2. Natte landnatuur / beschermingszone natte landnatuur

  • Nieuwe drainage wordt niet toegestaan, tenzij de drainage deel uitmaakt van een totaalplan dat vernatting van een natuurgebied tot doel heeft.

  • Indien inzichtelijk is gemaakt dat door slecht doorlatende grond de voorgenomen drainage geen negatieve effecten heeft op de te beschermen natuur(waarden), kan de drainage onder voorwaarden worden toegestaan.

3. Natura 2000 / beïnvloedingszone Natura 2000

De initiatiefnemer moet bij de vergunningaanvraag een onderbouwende studie voegen die inzichtelijk maakt wat de effecten zijn van de voorgenomen drainage op de te beschermen waarden in het omliggende gebied. Drainage kan worden toegestaan indien er geen schade aan de te beschermen natuur(waarden) te verwachten is.

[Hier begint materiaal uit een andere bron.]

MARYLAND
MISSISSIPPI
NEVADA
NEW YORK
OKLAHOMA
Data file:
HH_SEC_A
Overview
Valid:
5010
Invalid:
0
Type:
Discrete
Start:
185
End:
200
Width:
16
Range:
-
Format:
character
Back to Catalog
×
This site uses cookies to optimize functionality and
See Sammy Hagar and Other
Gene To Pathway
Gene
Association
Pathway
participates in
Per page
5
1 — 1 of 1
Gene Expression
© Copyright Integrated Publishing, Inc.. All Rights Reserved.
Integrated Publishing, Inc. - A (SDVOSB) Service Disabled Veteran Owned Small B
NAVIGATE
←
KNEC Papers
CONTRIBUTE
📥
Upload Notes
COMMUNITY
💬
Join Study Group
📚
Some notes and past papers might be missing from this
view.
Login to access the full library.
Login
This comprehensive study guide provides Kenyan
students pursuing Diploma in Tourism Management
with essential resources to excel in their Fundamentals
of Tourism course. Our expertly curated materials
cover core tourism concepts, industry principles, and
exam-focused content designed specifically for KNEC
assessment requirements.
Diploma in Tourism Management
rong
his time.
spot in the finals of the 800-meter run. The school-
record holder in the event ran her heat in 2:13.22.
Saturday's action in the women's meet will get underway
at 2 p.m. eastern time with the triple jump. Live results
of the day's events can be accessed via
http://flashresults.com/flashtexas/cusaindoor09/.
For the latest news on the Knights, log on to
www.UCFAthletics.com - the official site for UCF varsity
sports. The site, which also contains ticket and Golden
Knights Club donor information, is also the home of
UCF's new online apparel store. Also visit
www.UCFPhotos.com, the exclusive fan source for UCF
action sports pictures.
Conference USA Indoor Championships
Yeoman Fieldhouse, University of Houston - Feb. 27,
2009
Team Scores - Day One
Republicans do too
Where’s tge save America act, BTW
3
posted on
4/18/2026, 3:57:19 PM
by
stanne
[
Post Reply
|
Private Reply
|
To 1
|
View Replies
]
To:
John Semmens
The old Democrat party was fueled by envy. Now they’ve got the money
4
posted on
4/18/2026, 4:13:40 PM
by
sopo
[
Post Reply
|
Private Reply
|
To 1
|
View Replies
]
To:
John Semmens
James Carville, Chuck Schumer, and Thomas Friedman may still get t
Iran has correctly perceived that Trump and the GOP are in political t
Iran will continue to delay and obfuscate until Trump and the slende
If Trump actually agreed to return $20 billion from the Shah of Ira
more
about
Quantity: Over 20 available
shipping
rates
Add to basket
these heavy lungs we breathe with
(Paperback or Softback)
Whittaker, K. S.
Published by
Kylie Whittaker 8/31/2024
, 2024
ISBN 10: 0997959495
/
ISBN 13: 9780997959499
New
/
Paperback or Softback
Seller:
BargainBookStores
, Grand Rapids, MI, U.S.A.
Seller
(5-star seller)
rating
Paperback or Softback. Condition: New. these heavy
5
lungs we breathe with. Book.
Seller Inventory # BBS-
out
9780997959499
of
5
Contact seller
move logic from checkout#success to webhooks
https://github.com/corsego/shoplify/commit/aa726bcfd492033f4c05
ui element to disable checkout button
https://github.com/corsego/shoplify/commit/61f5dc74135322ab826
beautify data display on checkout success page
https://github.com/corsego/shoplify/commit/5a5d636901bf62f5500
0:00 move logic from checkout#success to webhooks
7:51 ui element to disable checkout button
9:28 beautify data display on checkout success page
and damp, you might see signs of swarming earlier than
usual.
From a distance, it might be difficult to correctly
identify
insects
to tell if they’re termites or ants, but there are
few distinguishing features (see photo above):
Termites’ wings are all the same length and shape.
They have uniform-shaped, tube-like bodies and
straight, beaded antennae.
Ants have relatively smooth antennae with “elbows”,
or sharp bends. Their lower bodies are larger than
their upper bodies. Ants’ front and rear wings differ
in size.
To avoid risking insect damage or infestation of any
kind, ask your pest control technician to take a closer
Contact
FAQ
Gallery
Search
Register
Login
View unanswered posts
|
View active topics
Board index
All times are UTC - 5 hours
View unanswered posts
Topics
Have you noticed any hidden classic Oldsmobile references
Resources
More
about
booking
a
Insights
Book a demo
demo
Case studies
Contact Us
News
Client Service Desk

4. Tijdelijke beschermingszone

Drainage is onder voorwaarden toe te staan mits:

  • tot maximaal 0,8 m -mv wordt gedraineerd, of

  • peilgestuurde drainage wordt toegepast met een maximaal instelbaar peil van 0,8 m -mv.

5. Stroomgebied HEN- en SED-water

Bij een voorgenomen drainage binnen een stroomgebied van een HEN- of SED-water zal op grond van beleidsregel 2.4 Behoud van een goede ecologische inrichting van het watersysteem worden getoetst of, en zo ja, onder welke voorwaarden de drainage kan worden toegestaan. Drainage in het stroomgebied die niet rechtstreeks uitmondt in het HEN- of SED-water is onder voorwaarden vergunningvrij tot 0,8m beneden maaiveld. Bij de vergunningverlening voor diepere drainage houden we rekening met het verdrogend effect op het stroomgebied HEN- en SED-water.

6. Overige gebieden

Drainagediepten groter dan 0,8 m -mv zijn onder voorwaarden toe te staan indien geen schade aan waarden voor natte landnatuur te verwachten is, of schade aan overige percelen. Hierbij speelt de afstand van de natuurgebieden tot het te draineren perceel een rol, evenals de gekozen draindiepte.